| WORK ORDER 1 |
According to the rosacea text, an estimated how many Americans are affected by rosacea?
| WORK ORDER 2 |
Copy the rosacea text word for word from "While several gram-negative" to "at least secondarily.".

| SELECTED TEXT |
____
While the exact pathology of rosacea is not completely understood or widely agreed upon, recent studies suggest that chronic inflammation likely plays a role in many of the symptoms associated with this disease.
Rosacea is a chronic disorder of still unknown cause that affects an estimated 14 million Americans.1 Rosacea often initially presents itself with transient flushing and redness of the cheeks, nose, forehead and chin, but it may also involve other areas of the body, including the ears, neck, and chest. With time the transient flushing becomes more frequent, the transient redness tends to become more persistent, and papules, pustules, and visible blood vessels called telangiectasias may also appear. Facial swelling, or edema, also often accompanies rosacea, as do burning or stinging sensations of the affected areas. In addition, many people with rosacea often also have the concomitant chronically irritated eye and eyelid symptoms of ocular rosacea and blepharitis.2
The exact pathology of rosacea is not completely understood or widely agreed upon, but recent studies suggest that chronic inflammation likely plays a role in many of the symptoms associated with this disease. And the chronic inflammation and blood vessel involvement in this disorder may well point to involvement of gram-negative bacteria, or more particularly their endotoxins, which have been shown to elicit similar response upon entry into the bloodstream.
While several gram-negative bacteria, including H. pylori and B. oleronius (found in Demodex folliculorum) have been associated with rosacea in the past, they have not been shown to enter the bloodstream, and thus they are unlikely to play anything more than a secondary role in the disease. Chlamydia pneumoniae, however, has been associated with rosacea in one small study, and studies in other inflammatory diseases in which it is being studied closely indicate that it is quite capable entering and persisting in the bloodstream, as well as producing the type of chronic inflammatory response that has been associated with rosacea. This evidence suggests the potential for C. pneumoniae's involvement in rosacea, at least secondarily.
____
(Saved data entries)
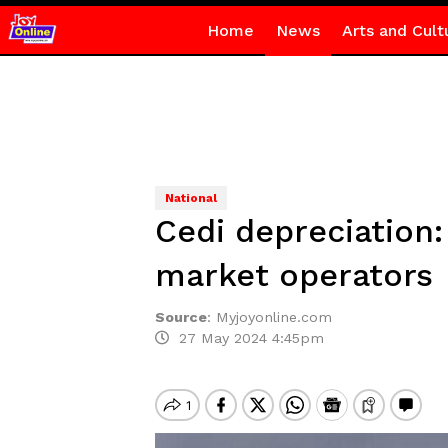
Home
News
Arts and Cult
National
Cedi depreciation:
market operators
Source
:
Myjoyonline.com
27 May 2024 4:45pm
____
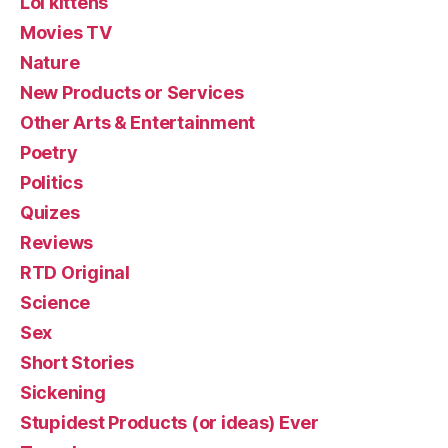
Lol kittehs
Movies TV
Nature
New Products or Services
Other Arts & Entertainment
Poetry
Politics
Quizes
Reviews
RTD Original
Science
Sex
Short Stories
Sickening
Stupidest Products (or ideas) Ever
____
| EXERCISE RESULT 1 |
An estimated 14 million Americans.

| EXERCISE RESULT 2 |
While several gram-negative bacteria, including H. pylori and B. oleronius (found in Demodex folliculorum) have been associated with rosacea in the past, they have not been shown to enter the bloodstream, and thus they are unlikely to play anything more than a secondary role in the disease. Chlamydia pneumoniae, however, has been associated with rosacea in one small study, and studies in other inflammatory diseases in which it is being studied closely indicate that it is quite capable entering and persisting in the bloodstream, as well as producing the type of chronic inflammatory response that has been associated with rosacea. This evidence suggests the potential for C. pneumoniae's involvement in rosacea, at least secondarily.